■ What you have to do ■
Each record below needs to be written out exactly as it appears.

-------- Data excerpts --------

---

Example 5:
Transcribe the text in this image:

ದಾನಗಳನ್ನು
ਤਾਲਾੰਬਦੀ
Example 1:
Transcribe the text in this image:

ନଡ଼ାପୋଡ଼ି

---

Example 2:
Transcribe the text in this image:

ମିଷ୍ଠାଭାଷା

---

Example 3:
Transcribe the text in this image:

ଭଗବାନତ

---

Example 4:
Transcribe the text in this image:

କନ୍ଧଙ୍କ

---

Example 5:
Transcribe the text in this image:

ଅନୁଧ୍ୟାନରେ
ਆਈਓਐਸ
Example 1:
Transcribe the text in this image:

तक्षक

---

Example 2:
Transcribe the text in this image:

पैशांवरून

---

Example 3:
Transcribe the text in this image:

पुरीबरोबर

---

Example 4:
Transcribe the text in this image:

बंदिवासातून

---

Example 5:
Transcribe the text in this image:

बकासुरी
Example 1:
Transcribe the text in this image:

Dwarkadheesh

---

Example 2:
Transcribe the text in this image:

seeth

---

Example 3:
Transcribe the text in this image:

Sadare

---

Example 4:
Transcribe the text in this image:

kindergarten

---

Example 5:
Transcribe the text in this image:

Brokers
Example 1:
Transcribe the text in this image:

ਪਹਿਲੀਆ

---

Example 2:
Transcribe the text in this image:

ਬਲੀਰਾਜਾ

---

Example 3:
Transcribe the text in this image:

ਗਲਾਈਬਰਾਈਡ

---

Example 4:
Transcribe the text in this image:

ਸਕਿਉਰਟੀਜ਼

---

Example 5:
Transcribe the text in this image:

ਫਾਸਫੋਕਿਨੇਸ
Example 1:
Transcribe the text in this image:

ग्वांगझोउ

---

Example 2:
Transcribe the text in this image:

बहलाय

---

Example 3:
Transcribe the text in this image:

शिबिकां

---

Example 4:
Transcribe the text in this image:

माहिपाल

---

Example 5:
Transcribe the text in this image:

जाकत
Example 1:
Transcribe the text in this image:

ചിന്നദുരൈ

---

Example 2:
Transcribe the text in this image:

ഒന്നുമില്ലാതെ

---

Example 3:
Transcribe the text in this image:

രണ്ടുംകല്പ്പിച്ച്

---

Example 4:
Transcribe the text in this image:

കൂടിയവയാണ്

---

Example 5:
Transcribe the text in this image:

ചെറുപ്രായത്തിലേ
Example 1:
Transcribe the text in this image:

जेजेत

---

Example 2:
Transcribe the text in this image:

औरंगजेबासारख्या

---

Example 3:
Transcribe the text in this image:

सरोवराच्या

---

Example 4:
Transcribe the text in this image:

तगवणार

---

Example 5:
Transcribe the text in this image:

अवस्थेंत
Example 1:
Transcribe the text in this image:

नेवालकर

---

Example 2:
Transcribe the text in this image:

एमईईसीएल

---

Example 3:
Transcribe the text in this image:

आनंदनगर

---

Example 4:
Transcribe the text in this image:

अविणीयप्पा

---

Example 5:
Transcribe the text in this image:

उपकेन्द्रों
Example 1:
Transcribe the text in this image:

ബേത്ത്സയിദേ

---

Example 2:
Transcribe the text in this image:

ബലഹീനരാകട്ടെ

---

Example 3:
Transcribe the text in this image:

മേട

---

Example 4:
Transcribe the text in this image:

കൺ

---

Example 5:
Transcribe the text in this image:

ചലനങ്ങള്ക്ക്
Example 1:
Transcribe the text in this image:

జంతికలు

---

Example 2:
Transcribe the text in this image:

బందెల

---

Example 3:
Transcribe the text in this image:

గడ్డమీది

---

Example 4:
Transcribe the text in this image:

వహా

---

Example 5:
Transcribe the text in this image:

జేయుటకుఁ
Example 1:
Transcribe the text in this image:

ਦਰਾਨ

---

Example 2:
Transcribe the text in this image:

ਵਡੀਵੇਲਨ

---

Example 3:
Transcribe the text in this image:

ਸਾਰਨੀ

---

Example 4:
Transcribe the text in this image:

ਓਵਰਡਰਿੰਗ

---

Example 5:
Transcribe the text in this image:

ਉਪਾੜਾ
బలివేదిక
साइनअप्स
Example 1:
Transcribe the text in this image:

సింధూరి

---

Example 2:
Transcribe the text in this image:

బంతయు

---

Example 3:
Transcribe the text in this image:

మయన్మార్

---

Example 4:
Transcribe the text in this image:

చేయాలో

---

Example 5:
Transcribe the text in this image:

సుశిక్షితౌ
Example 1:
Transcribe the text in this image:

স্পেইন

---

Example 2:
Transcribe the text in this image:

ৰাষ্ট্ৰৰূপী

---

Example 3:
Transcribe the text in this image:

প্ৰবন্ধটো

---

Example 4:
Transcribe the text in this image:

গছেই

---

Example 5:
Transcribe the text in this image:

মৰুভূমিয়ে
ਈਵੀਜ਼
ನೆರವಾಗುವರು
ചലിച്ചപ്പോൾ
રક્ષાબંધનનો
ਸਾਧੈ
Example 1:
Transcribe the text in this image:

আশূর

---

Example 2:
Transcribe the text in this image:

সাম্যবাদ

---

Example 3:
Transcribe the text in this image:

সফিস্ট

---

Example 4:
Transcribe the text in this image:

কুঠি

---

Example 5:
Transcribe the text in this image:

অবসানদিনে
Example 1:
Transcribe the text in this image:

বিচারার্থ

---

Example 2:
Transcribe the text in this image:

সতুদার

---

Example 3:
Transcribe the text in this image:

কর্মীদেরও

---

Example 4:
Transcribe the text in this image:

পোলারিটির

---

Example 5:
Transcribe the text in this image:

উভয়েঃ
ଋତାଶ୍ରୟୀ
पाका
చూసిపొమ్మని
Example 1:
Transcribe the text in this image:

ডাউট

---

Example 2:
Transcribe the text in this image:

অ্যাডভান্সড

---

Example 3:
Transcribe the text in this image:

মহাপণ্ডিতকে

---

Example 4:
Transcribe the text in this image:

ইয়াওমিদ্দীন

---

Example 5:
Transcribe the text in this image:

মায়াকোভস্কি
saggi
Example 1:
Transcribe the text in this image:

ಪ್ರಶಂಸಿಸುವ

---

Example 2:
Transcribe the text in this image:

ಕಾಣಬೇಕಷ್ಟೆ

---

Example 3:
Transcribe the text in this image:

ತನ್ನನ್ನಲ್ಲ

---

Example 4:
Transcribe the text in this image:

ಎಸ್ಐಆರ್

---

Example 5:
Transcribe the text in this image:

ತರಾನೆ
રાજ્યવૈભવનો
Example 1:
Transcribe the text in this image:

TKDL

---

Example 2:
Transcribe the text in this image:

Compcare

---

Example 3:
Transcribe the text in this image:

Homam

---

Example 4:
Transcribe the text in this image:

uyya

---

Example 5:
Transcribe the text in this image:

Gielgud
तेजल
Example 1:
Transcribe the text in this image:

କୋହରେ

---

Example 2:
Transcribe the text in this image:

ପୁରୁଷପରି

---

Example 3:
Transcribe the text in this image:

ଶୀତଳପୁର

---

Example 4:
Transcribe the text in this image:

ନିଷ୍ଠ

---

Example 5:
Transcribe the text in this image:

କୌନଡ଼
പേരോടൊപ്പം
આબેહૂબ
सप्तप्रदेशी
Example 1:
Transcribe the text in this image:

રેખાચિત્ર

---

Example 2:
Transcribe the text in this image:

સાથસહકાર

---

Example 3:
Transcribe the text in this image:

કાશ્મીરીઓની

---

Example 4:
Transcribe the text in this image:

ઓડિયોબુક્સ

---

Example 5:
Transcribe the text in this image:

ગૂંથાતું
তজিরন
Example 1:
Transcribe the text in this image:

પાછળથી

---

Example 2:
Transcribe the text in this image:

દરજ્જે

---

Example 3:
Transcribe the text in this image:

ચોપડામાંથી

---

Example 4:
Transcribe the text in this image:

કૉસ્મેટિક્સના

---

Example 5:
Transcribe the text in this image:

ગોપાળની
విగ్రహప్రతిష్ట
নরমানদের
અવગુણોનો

--------

■ Output for this task ■
---

Example 5:
Transcribe the text in this image:

ದಾನಗಳನ್ನು
ਤਾਲਾੰਬਦੀ
Example 1:
Transcribe the text in this image:

ନଡ଼ାପୋଡ଼ି

---

Example 2:
Transcribe the text in this image:

ମିଷ୍ଠାଭାଷା

---

Example 3:
Transcribe the text in this image:

ଭଗବାନତ

---

Example 4:
Transcribe the text in this image:

କନ୍ଧଙ୍କ

---

Example 5:
Transcribe the text in this image:

ଅନୁଧ୍ୟାନରେ
ਆਈਓਐਸ
Example 1:
Transcribe the text in this image:

तक्षक

---

Example 2:
Transcribe the text in this image:

पैशांवरून

---

Example 3:
Transcribe the text in this image:

पुरीबरोबर

---

Example 4:
Transcribe the text in this image:

बंदिवासातून

---

Example 5:
Transcribe the text in this image:

बकासुरी
Example 1:
Transcribe the text in this image:

Dwarkadheesh

---

Example 2:
Transcribe the text in this image:

seeth

---

Example 3:
Transcribe the text in this image:

Sadare

---

Example 4:
Transcribe the text in this image:

kindergarten

---

Example 5:
Transcribe the text in this image:

Brokers
Example 1:
Transcribe the text in this image:

ਪਹਿਲੀਆ

---

Example 2:
Transcribe the text in this image:

ਬਲੀਰਾਜਾ

---

Example 3:
Transcribe the text in this image:

ਗਲਾਈਬਰਾਈਡ

---

Example 4:
Transcribe the text in this image:

ਸਕਿਉਰਟੀਜ਼

---

Example 5:
Transcribe the text in this image:

ਫਾਸਫੋਕਿਨੇਸ
Example 1:
Transcribe the text in this image:

ग्वांगझोउ

---

Example 2:
Transcribe the text in this image:

बहलाय

---

Example 3:
Transcribe the text in this image:

शिबिकां

---

Example 4:
Transcribe the text in this image:

माहिपाल

---

Example 5:
Transcribe the text in this image:

जाकत
Example 1:
Transcribe the text in this image:

ചിന്നദുരൈ

---

Example 2:
Transcribe the text in this image:

ഒന്നുമില്ലാതെ

---

Example 3:
Transcribe the text in this image:

രണ്ടുംകല്പ്പിച്ച്

---

Example 4:
Transcribe the text in this image:

കൂടിയവയാണ്

---

Example 5:
Transcribe the text in this image:

ചെറുപ്രായത്തിലേ
Example 1:
Transcribe the text in this image:

जेजेत

---

Example 2:
Transcribe the text in this image:

औरंगजेबासारख्या

---

Example 3:
Transcribe the text in this image:

सरोवराच्या

---

Example 4:
Transcribe the text in this image:

तगवणार

---

Example 5:
Transcribe the text in this image:

अवस्थेंत
Example 1:
Transcribe the text in this image:

नेवालकर

---

Example 2:
Transcribe the text in this image:

एमईईसीएल

---

Example 3:
Transcribe the text in this image:

आनंदनगर

---

Example 4:
Transcribe the text in this image:

अविणीयप्पा

---

Example 5:
Transcribe the text in this image:

उपकेन्द्रों
Example 1:
Transcribe the text in this image:

ബേത്ത്സയിദേ

---

Example 2:
Transcribe the text in this image:

ബലഹീനരാകട്ടെ

---

Example 3:
Transcribe the text in this image:

മേട

---

Example 4:
Transcribe the text in this image:

കൺ

---

Example 5:
Transcribe the text in this image:

ചലനങ്ങള്ക്ക്
Example 1:
Transcribe the text in this image:

జంతికలు

---

Example 2:
Transcribe the text in this image:

బందెల

---

Example 3:
Transcribe the text in this image:

గడ్డమీది

---

Example 4:
Transcribe the text in this image:

వహా

---

Example 5:
Transcribe the text in this image:

జేయుటకుఁ
Example 1:
Transcribe the text in this image:

ਦਰਾਨ

---

Example 2:
Transcribe the text in this image:

ਵਡੀਵੇਲਨ

---

Example 3:
Transcribe the text in this image:

ਸਾਰਨੀ

---

Example 4:
Transcribe the text in this image:

ਓਵਰਡਰਿੰਗ

---

Example 5:
Transcribe the text in this image:

ਉਪਾੜਾ
బలివేదిక
साइनअप्स
Example 1:
Transcribe the text in this image:

సింధూరి

---

Example 2:
Transcribe the text in this image:

బంతయు

---

Example 3:
Transcribe the text in this image:

మయన్మార్

---

Example 4:
Transcribe the text in this image:

చేయాలో

---

Example 5:
Transcribe the text in this image:

సుశిక్షితౌ
Example 1:
Transcribe the text in this image:

স্পেইন

---

Example 2:
Transcribe the text in this image:

ৰাষ্ট্ৰৰূপী

---

Example 3:
Transcribe the text in this image:

প্ৰবন্ধটো

---

Example 4:
Transcribe the text in this image:

গছেই

---

Example 5:
Transcribe the text in this image:

মৰুভূমিয়ে
ਈਵੀਜ਼
ನೆರವಾಗುವರು
ചലിച്ചപ്പോൾ
રક્ષાબંધનનો
ਸਾਧੈ
Example 1:
Transcribe the text in this image:

আশূর

---

Example 2:
Transcribe the text in this image:

সাম্যবাদ

---

Example 3:
Transcribe the text in this image:

সফিস্ট

---

Example 4:
Transcribe the text in this image:

কুঠি

---

Example 5:
Transcribe the text in this image:

অবসানদিনে
Example 1:
Transcribe the text in this image:

বিচারার্থ

---

Example 2:
Transcribe the text in this image:

সতুদার

---

Example 3:
Transcribe the text in this image:

কর্মীদেরও

---

Example 4:
Transcribe the text in this image:

পোলারিটির

---

Example 5:
Transcribe the text in this image:

উভয়েঃ
ଋତାଶ୍ରୟୀ
पाका
చూసిపొమ్మని
Example 1:
Transcribe the text in this image:

ডাউট

---

Example 2:
Transcribe the text in this image:

অ্যাডভান্সড

---

Example 3:
Transcribe the text in this image:

মহাপণ্ডিতকে

---

Example 4:
Transcribe the text in this image:

ইয়াওমিদ্দীন

---

Example 5:
Transcribe the text in this image:

মায়াকোভস্কি
saggi
Example 1:
Transcribe the text in this image:

ಪ್ರಶಂಸಿಸುವ

---

Example 2:
Transcribe the text in this image:

ಕಾಣಬೇಕಷ್ಟೆ

---

Example 3:
Transcribe the text in this image:

ತನ್ನನ್ನಲ್ಲ

---

Example 4:
Transcribe the text in this image:

ಎಸ್ಐಆರ್

---

Example 5:
Transcribe the text in this image:

ತರಾನೆ
રાજ્યવૈભવનો
Example 1:
Transcribe the text in this image:

TKDL

---

Example 2:
Transcribe the text in this image:

Compcare

---

Example 3:
Transcribe the text in this image:

Homam

---

Example 4:
Transcribe the text in this image:

uyya

---

Example 5:
Transcribe the text in this image:

Gielgud
तेजल
Example 1:
Transcribe the text in this image:

କୋହରେ

---

Example 2:
Transcribe the text in this image:

ପୁରୁଷପରି

---

Example 3:
Transcribe the text in this image:

ଶୀତଳପୁର

---

Example 4:
Transcribe the text in this image:

ନିଷ୍ଠ

---

Example 5:
Transcribe the text in this image:

କୌନଡ଼
പേരോടൊപ്പം
આબેહૂબ
सप्तप्रदेशी
Example 1:
Transcribe the text in this image:

રેખાચિત્ર

---

Example 2:
Transcribe the text in this image:

સાથસહકાર

---

Example 3:
Transcribe the text in this image:

કાશ્મીરીઓની

---

Example 4:
Transcribe the text in this image:

ઓડિયોબુક્સ

---

Example 5:
Transcribe the text in this image:

ગૂંથાતું
তজিরন
Example 1:
Transcribe the text in this image:

પાછળથી

---

Example 2:
Transcribe the text in this image:

દરજ્જે

---

Example 3:
Transcribe the text in this image:

ચોપડામાંથી

---

Example 4:
Transcribe the text in this image:

કૉસ્મેટિક્સના

---

Example 5:
Transcribe the text in this image:

ગોપાળની
విగ్రహప్రతిష్ట
নরমানদের
અવગુણોનો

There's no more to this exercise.